Problem »
Copy the lines exactly, starting at the line that contains "ScoreCard Research" and ending with the last of the lines, and leave the pictures out of your answer.

▬▬▬▬▬▬▬▬▬▬

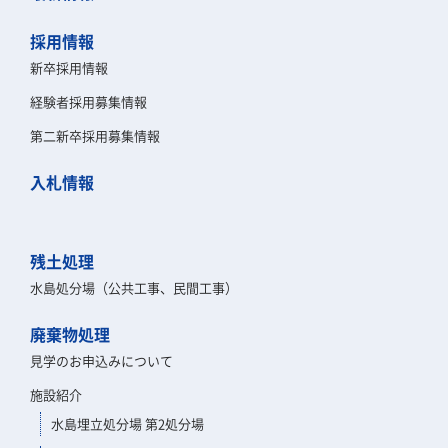
採用情報
新卒採用情報
経験者採用募集情報
第二新卒採用募集情報
入札情報
残土処理
水島処分場（公共工事、民間工事）
廃棄物処理
見学のお申込みについて
施設紹介
水島埋立処分場 第2処分場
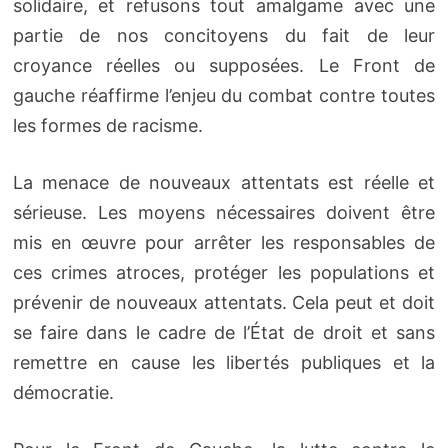
solidaire, et refusons tout amalgame avec une
partie de nos concitoyens du fait de leur
croyance réelles ou supposées. Le Front de
gauche réaffirme l’enjeu du combat contre toutes
les formes de racisme.
La menace de nouveaux attentats est réelle et
sérieuse. Les moyens nécessaires doivent être
mis en œuvre pour arrêter les responsables de
ces crimes atroces, protéger les populations et
prévenir de nouveaux attentats. Cela peut et doit
se faire dans le cadre de l’État de droit et sans
remettre en cause les libertés publiques et la
démocratie.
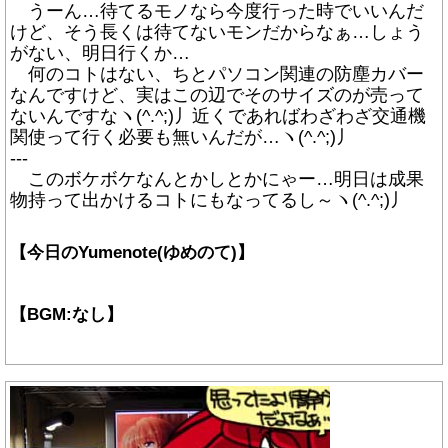
うーん…待てるモノなら今度行った時でいいんだ
けど、そう長くは待てないモンだからなぁ…しょう
がない、明日行くか…
何のコトはない、ちとパソコン関連の防塵カバー
なんですけど、実はこの辺でそのサイズのが売って
ないんですなヽ(^.^;)丿近くであればわざわざ交通機
関使って行く必要も無いんだが…ヽ(^.^;)丿
---
このボケボケなんとかしとかにゃー…明日は成果
物持って出かけるコトにもなってるし～ヽ(^.^;)丿
【今日のYumenote(ゆめのて)】
【BGM:なし】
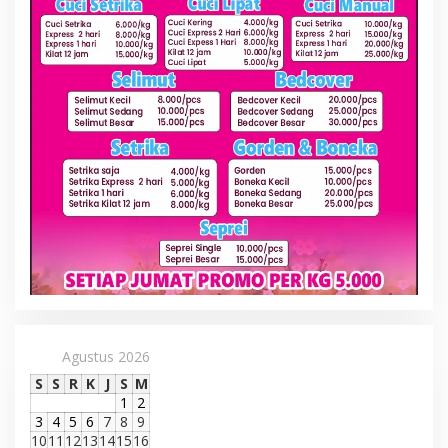
Agustus 2026
S
S
R
K
J
S
M
1
2
3
4
5
6
7
8
9
10
11
12
13
14
15
16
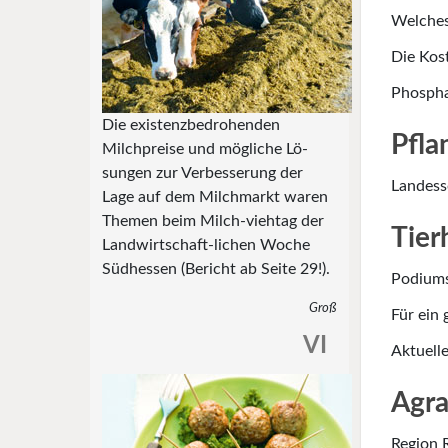
Welches
Die Kos
Phosphat
Die existenzbedrohenden
Pfla
Milchpreise und mögliche Lö-
sungen zur Verbesserung der
Landess
Lage auf dem Milchmarkt waren
Themen beim Milch-viehtag der
Tier
Landwirtschaft-lichen Woche
Südhessen (Bericht ab Seite 29!).
Podiums
Groß
Für ein 
VI
Aktuell
Agra
Region 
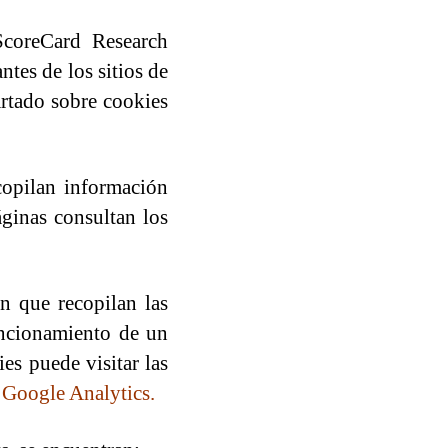
 ScoreCard Research
ntes de los sitios de
artado sobre cookies
copilan información
áginas consultan los
ón que recopilan las
funcionamiento de un
es puede visitar las
e
Google Analytics
.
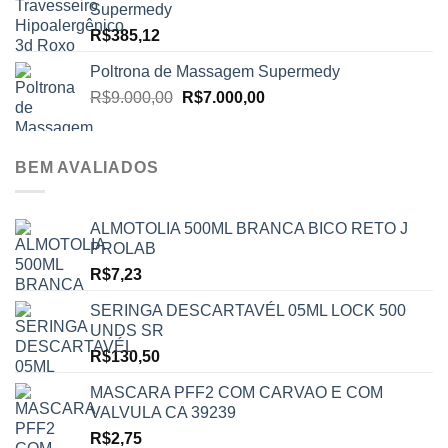
Supermedy
R$
385,12
Poltrona de Massagem Supermedy
O
O
R$
9.000,00
R$
7.000,00
preço
preço
original
atual
era:
é:
BEM AVALIADOS
R$9.000,00.
R$7.000,00.
ALMOTOLIA 500ML BRANCA BICO RETO J
PROLAB
R$
7,23
SERINGA DESCARTAVÉL 05ML LOCK 500
UNDS SR
R$
130,50
MASCARA PFF2 COM CARVAO E COM
VALVULA CA 39239
R$
2,75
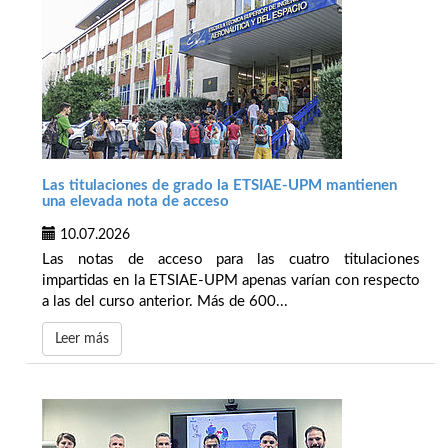
Las titulaciones de grado la ETSIAE-UPM mantienen
una elevada nota de acceso
10.07.2026
Las notas de acceso para las cuatro titulaciones
impartidas en la ETSIAE-UPM apenas varían con respecto
a las del curso anterior. Más de 600...
Leer más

▬▬▬▬▬▬▬▬▬▬

Written response »
 ScoreCard Research
ntes de los sitios de
artado sobre cookies
copilan información
áginas consultan los
ón que recopilan las
funcionamiento de un
es puede visitar las
e
Google Analytics
.
Supermedy
R$
385,12
Poltrona de Massagem Supermedy
O
O
R$
9.000,00
R$
7.000,00
preço
preço
original
atual
era:
é:
BEM AVALIADOS
R$9.000,00.
R$7.000,00.
ALMOTOLIA 500ML BRANCA BICO RETO J
PROLAB
R$
7,23
SERINGA DESCARTAVÉL 05ML LOCK 500
UNDS SR
R$
130,50
MASCARA PFF2 COM CARVAO E COM
VALVULA CA 39239
R$
2,75
Las titulaciones de grado la ETSIAE-UPM mantienen
una elevada nota de acceso
10.07.2026
Las notas de acceso para las cuatro titulaciones
impartidas en la ETSIAE-UPM apenas varían con respecto
a las del curso anterior. Más de 600...
Leer más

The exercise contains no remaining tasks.